Tasks >>
A – From the text on appointing the attorney-in-fact, list every kind of place where a regulatory authority may be located.
B – In the records, begin at the line that has "phylum: Chordata" and stop after the line that has "common name: Paradise shelduck". Give those lines again, swapping "scientific name" for "species" and changing nothing else.

Text provided >>
8. COLLATERAL AGENT AS EACH PLEDGOR'S ATTORNEY-IN-FACT.
(a) Each Pledgor hereby irrevocably appoints Collateral Agent, on
behalf of Collateral Agent, the Noteholders and the Trustee, as such Pledgor's
attorney-in-fact, with full authority in the place and stead of such Pledgor and
in the name of such Pledgor, Collateral Agent or otherwise, from time to time at
Collateral Agent's discretion, to take any action and to execute any instrument
that Collateral Agent, on behalf of Collateral Agent, the Noteholders and the
Trustee, may reasonably deem necessary or advisable to accomplish the purposes
of this Agreement, including: (i) upon the occurrence and during the continuance
of an Event of Default, to receive, endorse, and collect all instruments made
payable to such Pledgor representing any dividend, interest payment or other
distribution in respect of the Pledged Collateral or any part thereof to the
extent permitted hereunder and to give full discharge for the same and to
execute and file governmental notifications and reporting forms; (ii) to issue
any notifications/instructions Collateral Agent deems necessary pursuant to
SECTION 3 of this Agreement; or (iii) following the occurrence and during the
continuance of an Event of Default, to arrange for the transfer of the Pledged
Collateral on the books of any of the Issuers or any other Person to the name of
Collateral Agent or to the name of Collateral Agent's nominee.
(b) In addition to the designation of Collateral Agent as each
Pledgor's attorney-in-fact in SUBSECTION (a), each Pledgor hereby irrevocably
appoints Collateral Agent, on behalf of Collateral Agent, the Noteholders and
the Trustee, as such Pledgor's agent and attorney-in-fact with power to, if such
Pledgor refuses to, or fails timely to, make, execute and deliver any and all
documents and writings which may be necessary or appropriate for approval of, or
be required by, any regulatory authority located in any city, county, state or
country where such Pledgor or any of the Issuers engage in business, in order to
transfer or to more effectively transfer any of the Pledged Interests or
otherwise enforce the rights granted hereunder to Collateral Agent,, the
Noteholders and the Trustee, or Collateral Agent for the benefit thereof.

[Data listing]
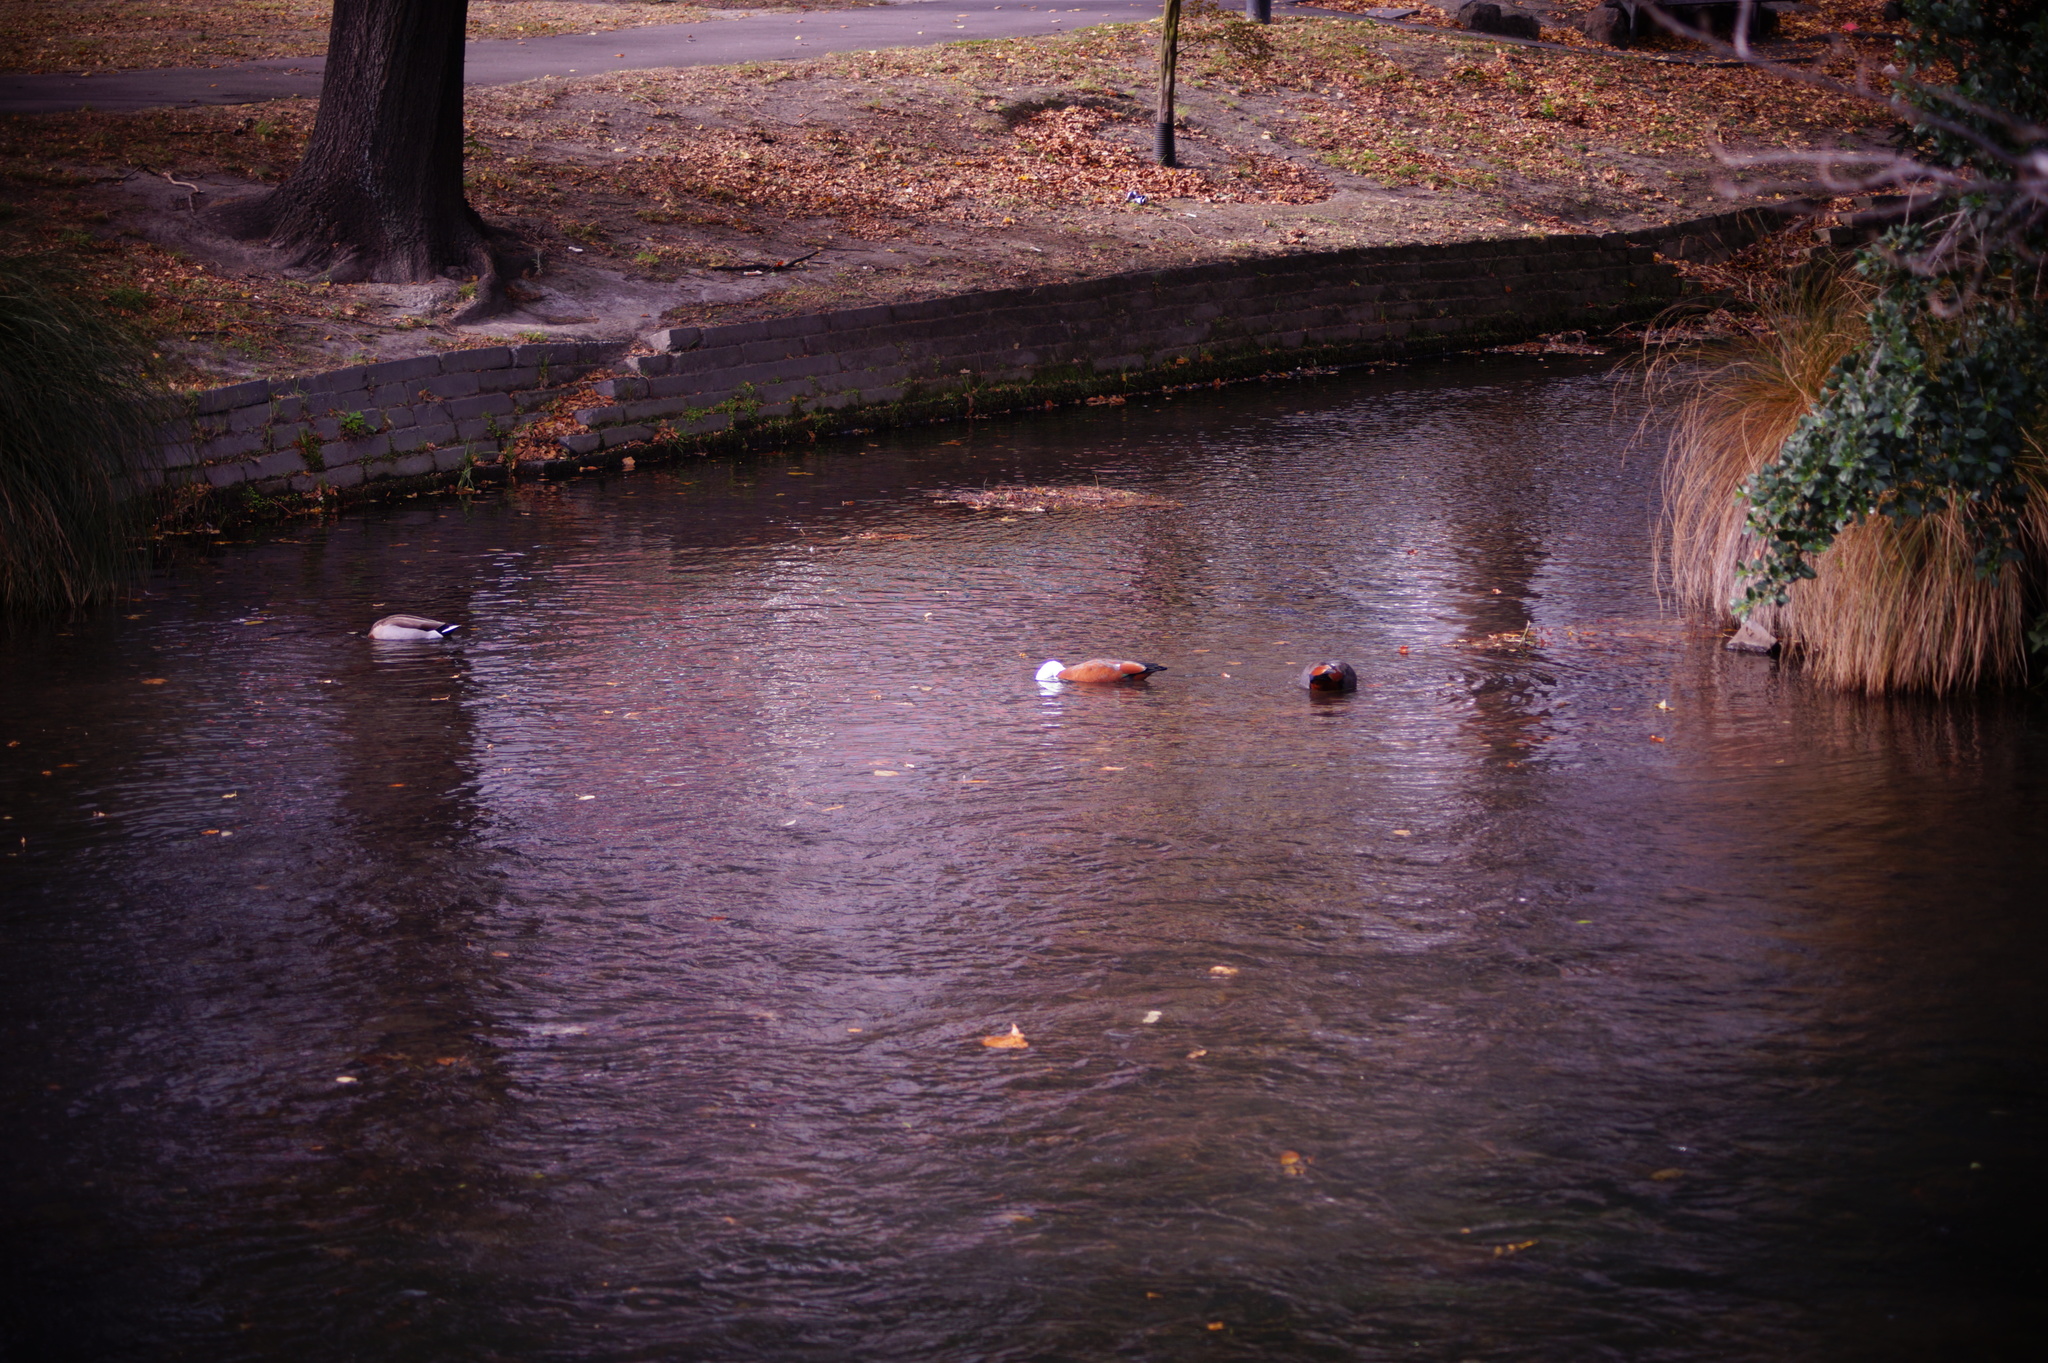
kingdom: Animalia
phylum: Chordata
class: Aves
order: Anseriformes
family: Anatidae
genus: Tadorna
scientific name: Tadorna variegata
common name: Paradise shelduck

* * *

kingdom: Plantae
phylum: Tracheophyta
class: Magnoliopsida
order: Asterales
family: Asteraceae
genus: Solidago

Results >>
A – city, county, state, country

B –
phylum: Chordata
class: Aves
order: Anseriformes
family: Anatidae
genus: Tadorna
species: Tadorna variegata
common name: Paradise shelduck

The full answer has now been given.